In All About ETFs (Exchange Traded Funds), you learned that ETFs are essentially mutual funds that trade like stocks. To buy or sell an ETF, you do so through a stock broker and they charge a commission, just as if you were purchasing or liquidating shares of IBM or Microsoft.
Still, there seems to be some confusion as to how investors actually make money from ETFs. This overview was designed to help clarify the answer so you can make more informed choices about your portfolio.
How Investors Make Money from ETFs
Making money from ETFs is essentially the same as making money by investing in mutual funds because they operate almost identically. Just like mutual funds, the way your ETF makes money depends upon the type of investments it holds. The ETF itself is sort of like a trust fund - it may invest in stocks, bonds, commodities such as gold or silver, preferred stock, or a famous index such as the Dow Jones Industrial Average.
What does this mean for you, as an investor? Basically, how you make money from an ETF will depend upon the underlying investments of that ETF.
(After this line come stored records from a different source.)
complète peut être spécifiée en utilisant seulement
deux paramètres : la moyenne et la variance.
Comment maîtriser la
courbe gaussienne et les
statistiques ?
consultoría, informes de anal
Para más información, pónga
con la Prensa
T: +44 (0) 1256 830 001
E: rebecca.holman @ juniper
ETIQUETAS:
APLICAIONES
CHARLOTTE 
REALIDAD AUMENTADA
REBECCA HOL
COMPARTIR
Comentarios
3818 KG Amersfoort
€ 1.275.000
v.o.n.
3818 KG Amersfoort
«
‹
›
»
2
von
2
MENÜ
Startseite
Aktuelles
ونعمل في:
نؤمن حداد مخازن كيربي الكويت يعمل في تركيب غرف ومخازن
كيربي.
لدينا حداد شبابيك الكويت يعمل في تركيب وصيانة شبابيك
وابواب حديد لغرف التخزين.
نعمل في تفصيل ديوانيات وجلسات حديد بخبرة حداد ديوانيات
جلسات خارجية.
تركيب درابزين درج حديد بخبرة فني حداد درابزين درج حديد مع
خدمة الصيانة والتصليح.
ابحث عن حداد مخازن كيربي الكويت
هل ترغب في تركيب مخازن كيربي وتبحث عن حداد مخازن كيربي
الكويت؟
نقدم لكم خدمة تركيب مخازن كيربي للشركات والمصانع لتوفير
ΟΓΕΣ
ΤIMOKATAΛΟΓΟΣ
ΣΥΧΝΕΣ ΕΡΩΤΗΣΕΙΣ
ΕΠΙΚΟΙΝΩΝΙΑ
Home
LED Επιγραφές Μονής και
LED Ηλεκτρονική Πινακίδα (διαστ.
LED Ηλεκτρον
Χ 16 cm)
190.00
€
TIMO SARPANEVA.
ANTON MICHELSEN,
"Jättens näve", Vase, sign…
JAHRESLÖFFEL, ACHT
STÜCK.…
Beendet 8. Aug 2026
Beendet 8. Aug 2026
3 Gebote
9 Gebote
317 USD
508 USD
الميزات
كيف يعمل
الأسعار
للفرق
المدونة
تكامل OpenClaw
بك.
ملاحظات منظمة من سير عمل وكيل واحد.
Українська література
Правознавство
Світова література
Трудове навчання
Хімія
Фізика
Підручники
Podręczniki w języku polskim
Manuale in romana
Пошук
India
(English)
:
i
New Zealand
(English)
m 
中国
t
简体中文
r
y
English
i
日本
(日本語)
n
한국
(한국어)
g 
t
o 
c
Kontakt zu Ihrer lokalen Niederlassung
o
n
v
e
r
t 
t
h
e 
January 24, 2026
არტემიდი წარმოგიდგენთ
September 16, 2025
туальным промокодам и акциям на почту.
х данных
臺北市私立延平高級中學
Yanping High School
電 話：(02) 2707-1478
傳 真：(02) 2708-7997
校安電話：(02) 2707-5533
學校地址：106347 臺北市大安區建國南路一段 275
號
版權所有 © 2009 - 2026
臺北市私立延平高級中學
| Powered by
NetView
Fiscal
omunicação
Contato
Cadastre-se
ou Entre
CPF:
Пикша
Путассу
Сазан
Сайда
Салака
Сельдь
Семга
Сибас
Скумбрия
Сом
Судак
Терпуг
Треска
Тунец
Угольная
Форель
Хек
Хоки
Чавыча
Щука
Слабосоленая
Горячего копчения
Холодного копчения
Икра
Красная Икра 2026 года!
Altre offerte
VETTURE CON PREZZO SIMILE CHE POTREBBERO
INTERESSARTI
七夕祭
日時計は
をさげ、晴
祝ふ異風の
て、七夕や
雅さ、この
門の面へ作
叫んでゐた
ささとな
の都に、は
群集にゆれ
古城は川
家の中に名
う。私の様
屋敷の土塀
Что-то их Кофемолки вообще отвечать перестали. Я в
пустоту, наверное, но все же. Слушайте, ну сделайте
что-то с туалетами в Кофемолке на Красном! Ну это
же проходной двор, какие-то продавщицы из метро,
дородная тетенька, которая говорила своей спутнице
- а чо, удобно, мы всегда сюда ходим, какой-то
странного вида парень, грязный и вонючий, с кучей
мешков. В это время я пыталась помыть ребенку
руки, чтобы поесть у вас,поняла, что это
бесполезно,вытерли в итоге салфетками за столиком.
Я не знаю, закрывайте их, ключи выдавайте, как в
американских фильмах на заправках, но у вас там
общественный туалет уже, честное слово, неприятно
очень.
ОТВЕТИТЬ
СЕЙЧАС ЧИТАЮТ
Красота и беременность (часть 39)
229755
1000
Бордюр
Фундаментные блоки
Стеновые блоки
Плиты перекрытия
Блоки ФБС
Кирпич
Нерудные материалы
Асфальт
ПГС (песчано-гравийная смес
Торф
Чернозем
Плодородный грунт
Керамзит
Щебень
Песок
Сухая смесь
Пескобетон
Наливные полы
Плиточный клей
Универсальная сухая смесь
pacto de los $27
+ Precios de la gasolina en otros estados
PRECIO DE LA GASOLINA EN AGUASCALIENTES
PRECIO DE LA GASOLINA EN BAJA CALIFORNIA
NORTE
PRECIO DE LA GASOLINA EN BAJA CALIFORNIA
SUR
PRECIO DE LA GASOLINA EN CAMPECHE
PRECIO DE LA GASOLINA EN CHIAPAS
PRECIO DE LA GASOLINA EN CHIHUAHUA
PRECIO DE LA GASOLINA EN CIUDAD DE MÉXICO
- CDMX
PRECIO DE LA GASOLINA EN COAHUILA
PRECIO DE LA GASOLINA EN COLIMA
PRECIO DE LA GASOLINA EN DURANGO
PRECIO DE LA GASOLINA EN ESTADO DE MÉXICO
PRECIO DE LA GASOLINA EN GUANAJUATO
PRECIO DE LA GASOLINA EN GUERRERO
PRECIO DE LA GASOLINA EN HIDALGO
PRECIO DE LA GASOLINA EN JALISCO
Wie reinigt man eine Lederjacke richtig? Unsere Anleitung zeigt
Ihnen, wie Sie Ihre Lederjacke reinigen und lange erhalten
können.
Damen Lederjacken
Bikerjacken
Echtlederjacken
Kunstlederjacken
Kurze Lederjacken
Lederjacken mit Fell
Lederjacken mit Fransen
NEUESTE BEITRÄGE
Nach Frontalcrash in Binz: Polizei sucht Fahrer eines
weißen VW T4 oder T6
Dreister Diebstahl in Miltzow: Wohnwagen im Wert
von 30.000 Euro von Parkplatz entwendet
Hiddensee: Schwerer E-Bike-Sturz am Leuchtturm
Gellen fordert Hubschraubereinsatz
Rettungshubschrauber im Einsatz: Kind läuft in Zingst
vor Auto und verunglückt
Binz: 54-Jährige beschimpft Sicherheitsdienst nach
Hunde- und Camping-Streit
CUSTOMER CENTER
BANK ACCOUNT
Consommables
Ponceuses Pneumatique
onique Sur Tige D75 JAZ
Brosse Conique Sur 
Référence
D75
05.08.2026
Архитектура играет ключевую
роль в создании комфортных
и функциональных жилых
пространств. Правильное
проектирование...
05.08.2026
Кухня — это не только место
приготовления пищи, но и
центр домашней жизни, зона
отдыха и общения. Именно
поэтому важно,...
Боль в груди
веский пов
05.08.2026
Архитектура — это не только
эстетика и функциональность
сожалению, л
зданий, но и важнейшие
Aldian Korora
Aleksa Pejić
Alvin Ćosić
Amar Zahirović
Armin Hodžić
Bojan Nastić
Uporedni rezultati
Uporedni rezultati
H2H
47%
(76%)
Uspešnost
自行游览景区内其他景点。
That is, if you own a stock ETF that focuses on high dividend stocks, you are hoping to make money from a combination of capital gains (an increase in the price of the stocks your ETF owns) and dividends paid out by those same stocks. Likewise, if you own a bond fund ETF, you hope to make money from interest income. If you own a real estate ETF, you hope to make money from the underlying rents, capital gains on property sales, and service income generated by the apartments, hotels, office buildings, or other real estate owned by the REITs in which the ETF has made an investment.
The Same Keys for Making Money in Mutual Funds Hold True for ETF Investing
In Making Money from Mutual Fund Investing, you learned there are three keys that might help you increase your returns over time. Those three things hold true when you are attempting to make money with ETFs.
- Keep your ETF expenses low. The number one consideration when it comes to making money from ETFs is keeping your costs at rock-bottom levels. Saving 1% over an investing lifetime can lead to much more lucrative results. Consider this: If an 18 year old saved $5,000 per year, the difference between a 7% return and an 8% return over 50 years is $836,206 in extra money. That is real cash by anyone's standards!
- Keep your money invested for as long as prudently possible, consistent with your financial needs, objective, goals and situation. The longer money remains invested in profitable assets, the larger your fortune can grow due to the nature of compound interest.
- Don't invest in any ETF you don't understand. There are some crazy ETFs in the world - some that utilize super leverage and short stocks, some that invest only in countries that are barely above third-world, and others that concentrate heavily in specific sectors or industries. As Warren Buffett is fond of saying, the first rule of making money is to never lose money. The second rule is to see rule #1. You should know exactly what each of your ETF owns and why you have an investment in it.